Política criminal y reforma judicial

Los límites del Derecho represivo y la meta de democratización de la Justicia

 

La política criminal es una de las políticas del Estado que diseña el ejercicio de la violencia estatal. Cómo el Estado haga uso del poder en ese ámbito es uno de los indicadores de la debilidad o de la profundidad del sistema democrático en una determinada sociedad. A su vez mostrará, o no, el grado de respeto a la dignidad de todas las personas y de tolerancia a lo diverso, que es lo que caracteriza a una verdadera sociedad democrática.

La política criminal ha variado a lo largo de la historia. El modelo autoritario subordina la libertad al principio de autoridad, por lo que el alcance de la política criminal no tiene límites. El ejemplo claro de este modelo se da en las dictaduras, pero también en democracia. El concepto de seguridad nacional, que caracterizó a las dictaduras latinoamericanas durante el pasado siglo –correspondiente a la división del mundo en dos bloques– y que identificaba al disidente político como el “enemigo interno”, dio lugar, luego del fin de la “guerra fría”, al de seguridad ciudadana. Desde esta perspectiva, los nuevos enemigos son el “narcotráfico”, el “terrorismo” y, en general, la “delincuencia”.

Se asiste entonces al reemplazo del concepto de seguridad nacional con el que se manejaron los gobiernos de facto por el de seguridad ciudadana, que permite todo y todo lo subordina a ella, predominando la idea de que el fin justifica los medios. Es lo que se conoce como “mano dura”, que propugna dejar de lado las garantías constitucionales en aras de una supuesta “eficiencia”. La cuestión de la seguridad se solucionaría agravando penas y procedimientos y otorgando más facultades a las fuerzas de seguridad y el cumplimiento de las garantías y principios constitucionales serían causantes de “ineficacia” para enfrentar al delito. En ese marco, la respuesta “automática” al problema de la seguridad sería el poder punitivo y el único método de resolver los conflictos parecería ser el sistema penal, cuánto más duro, mejor.

━━━━━━━━━━

### Instrucciones
1/ Resume en dos oraciones el texto sobre política criminal.
2/ Según el texto sobre política criminal, ¿cuáles son los nuevos enemigos desde la perspectiva de la seguridad ciudadana?
3/ Prosigue el texto sobre política criminal y reforma judicial a partir de su última oración.
El listado no tiene ningún papel en este trabajo.

### Datos proporcionados
━━━━━━━━━━

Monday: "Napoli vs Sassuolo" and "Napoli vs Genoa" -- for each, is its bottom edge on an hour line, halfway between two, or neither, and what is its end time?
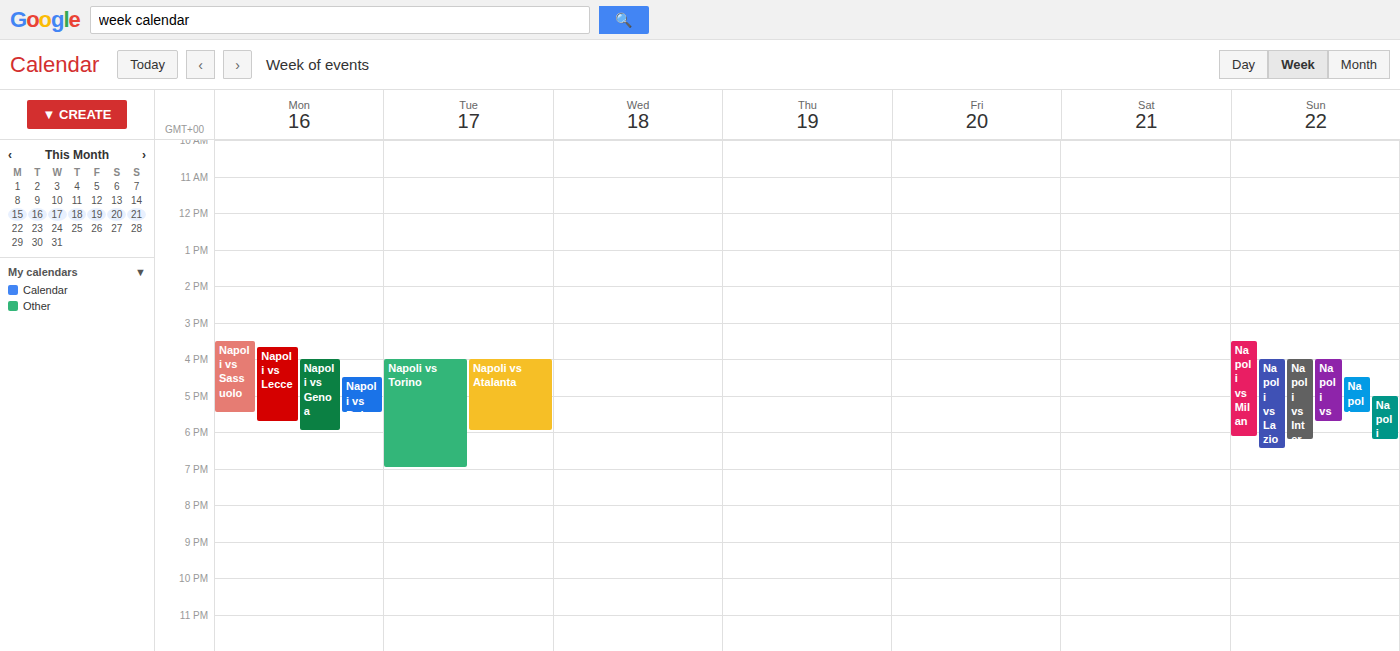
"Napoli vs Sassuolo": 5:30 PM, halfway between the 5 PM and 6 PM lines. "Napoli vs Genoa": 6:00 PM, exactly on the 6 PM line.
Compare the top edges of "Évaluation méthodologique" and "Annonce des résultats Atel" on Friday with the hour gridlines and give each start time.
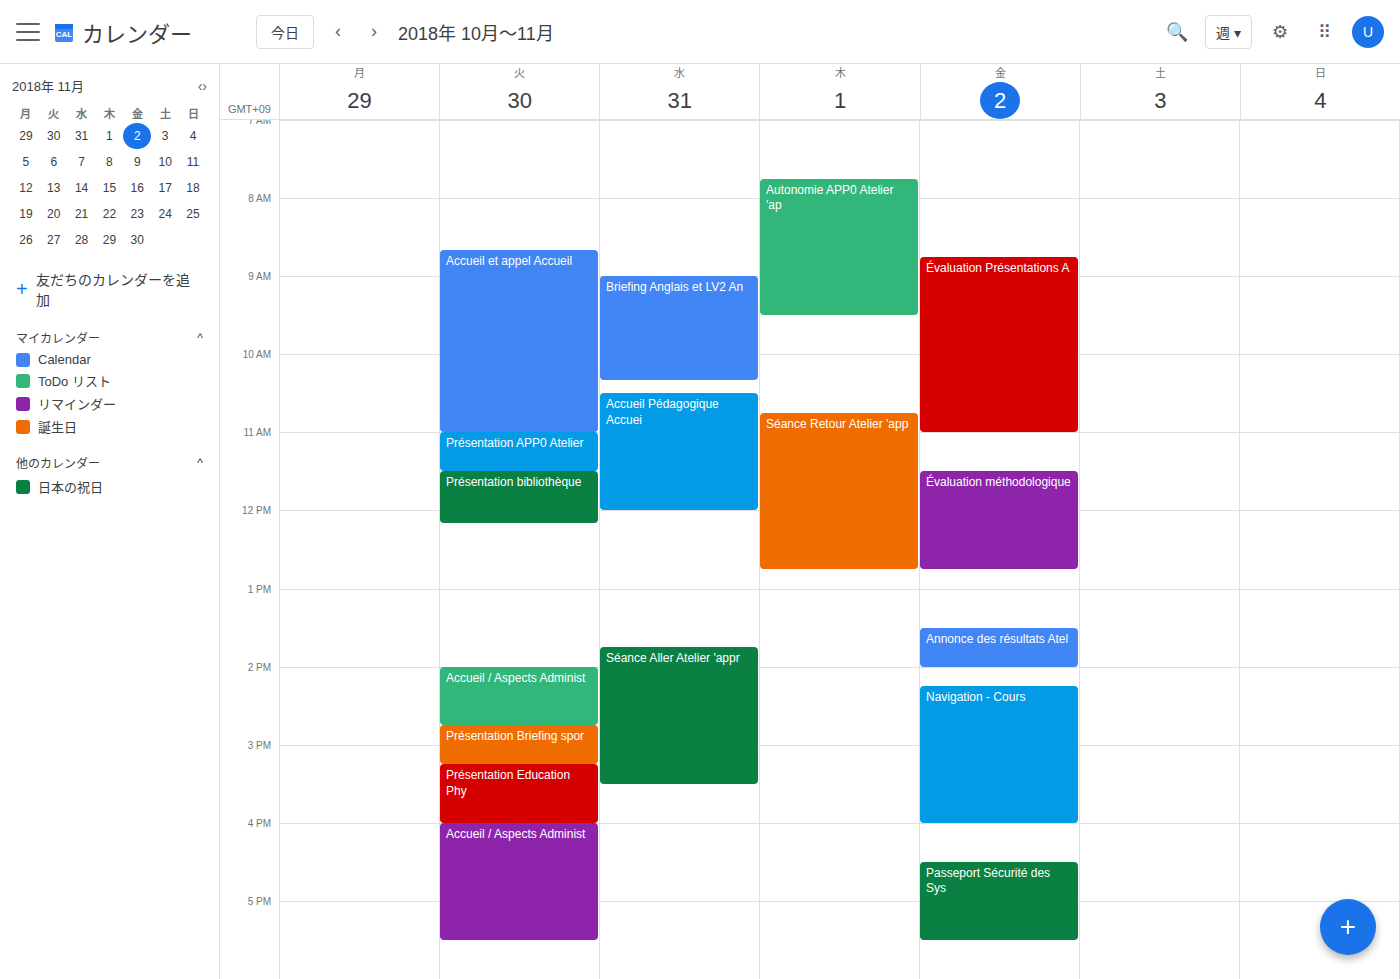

━━━━━━━━━━

### Respuestas en orden
1/ La política criminal es la política estatal que diseña el ejercicio de la violencia del Estado, indica la debilidad o la profundidad de la democracia en una sociedad y ha variado a lo largo de la historia. Tras la guerra fría, el concepto de seguridad nacional de las dictaduras latinoamericanas fue reemplazado por el de seguridad ciudadana, que da lugar a la "mano dura", propone dejar de lado las garantías constitucionales en aras de una supuesta eficiencia y presenta el sistema penal como el único método para resolver los conflictos.

2/ El narcotráfico, el terrorismo y, en general, la delincuencia.

3/
Precisamente el funcionamiento del sistema penal ha dado lugar a la discusión del rol que le cabe en la solución de los conflictos y a la aparición de la oposición entre eficiencia y garantías. El Centro de Estudios Legales y Sociales (CELS) se refiere a esta aparente dicotomía respecto de la idea de que sólo sería posible dar respuestas eficientes a los problemas de seguridad ciudadana limitando garantías constitucionales e intensificando el poder punitivo. Se trata de la concepción de que la eficiencia es incompatible con la construcción de un sistema de resolución de conflictos que trabaje básicamente en el resguardo de los derechos de las personas involucradas y no centrada en la persecución del “otro”.

Las respuestas que postulan el orden en las calles como único objetivo no sólo tienden a la restricción de los derechos de los ciudadanos, sino que son ineficaces y plantean soluciones que, en realidad, sólo pueden acarrear más violencia, riesgos e inseguridad. Y como no se llega a la “eficiencia” requerida, el fracaso de estas políticas es, paradójicamente, utilizado para evaluar como insuficiente la fuerza aplicada y solicitar “más de lo mismo”.

En cambio, el modelo democrático establece límites a la política criminal, basada en los principios de legalidad y certidumbre. Es un ejercicio racional y limitado, basado en la dignidad humana y en el respeto de los derechos fundamentales.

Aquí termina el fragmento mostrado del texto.